EXERCISE PROMPT - Can you transcribe the data exactly? Leave the pictures out.

GIVEN DATA -
++++++++

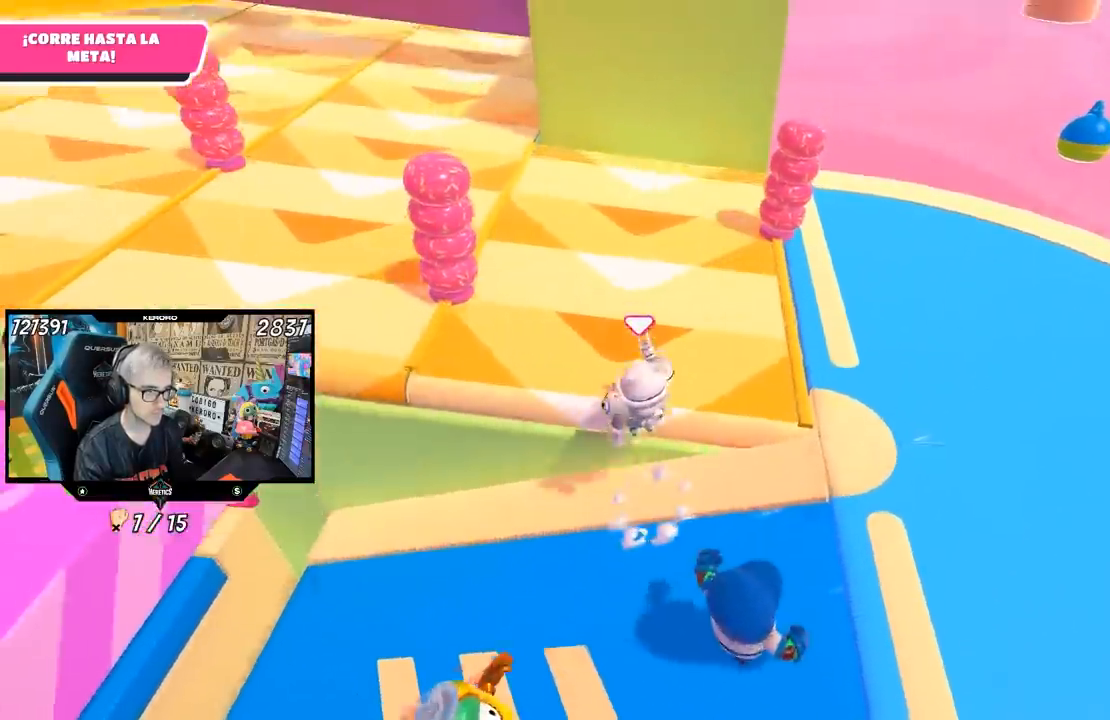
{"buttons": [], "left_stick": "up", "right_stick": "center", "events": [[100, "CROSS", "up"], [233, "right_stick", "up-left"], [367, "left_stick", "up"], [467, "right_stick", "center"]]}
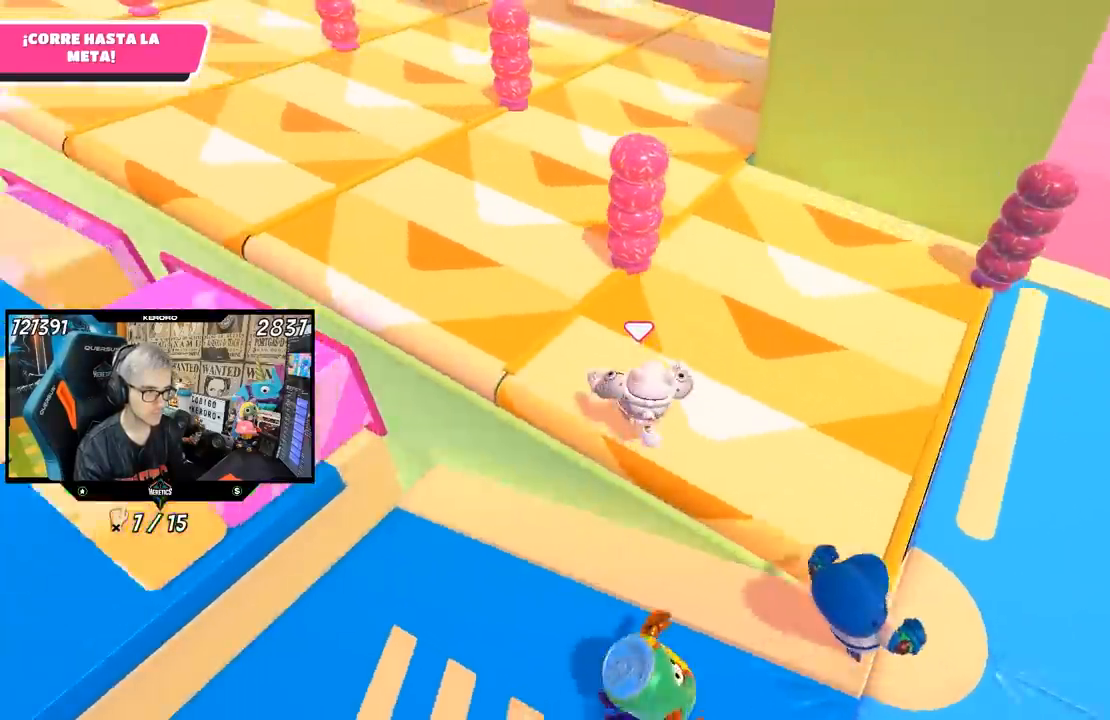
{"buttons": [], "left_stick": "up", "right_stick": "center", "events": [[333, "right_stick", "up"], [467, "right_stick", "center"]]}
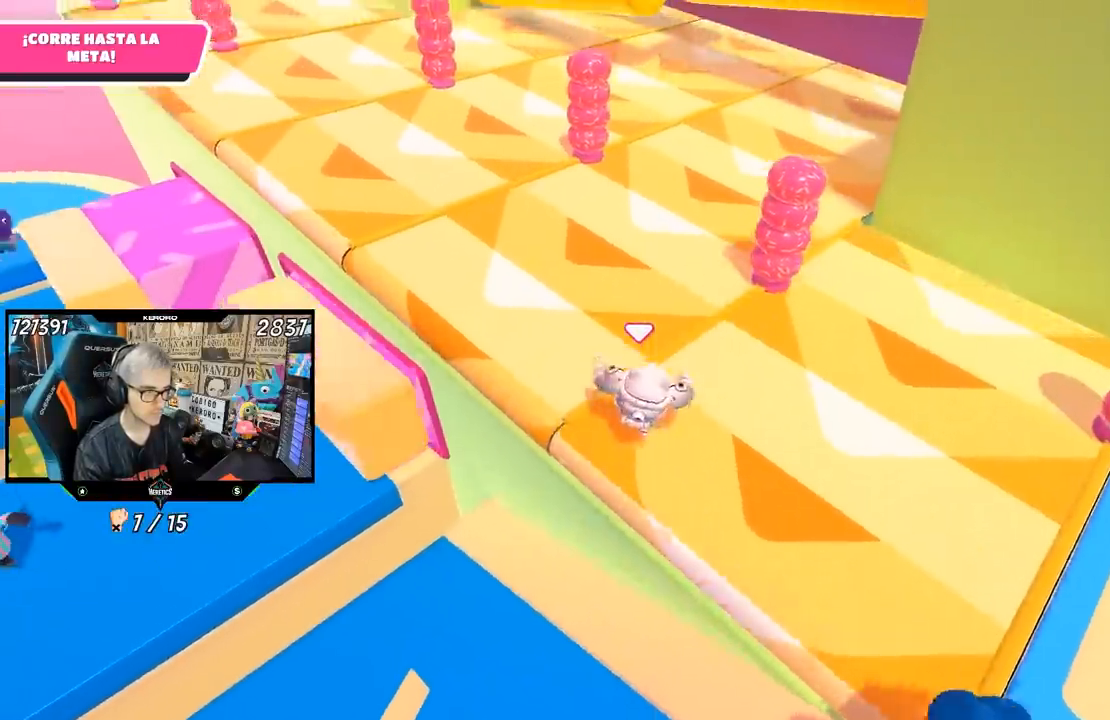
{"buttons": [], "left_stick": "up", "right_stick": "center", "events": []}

++++++++

ANSWER TO THIS TASK -
{"buttons": [], "left_stick": "up", "right_stick": "center", "events": [[100, "CROSS", "up"], [233, "right_stick", "up-left"], [367, "left_stick", "up"], [467, "right_stick", "center"]]}
{"buttons": [], "left_stick": "up", "right_stick": "center", "events": [[333, "right_stick", "up"], [467, "right_stick", "center"]]}
{"buttons": [], "left_stick": "up", "right_stick": "center", "events": []}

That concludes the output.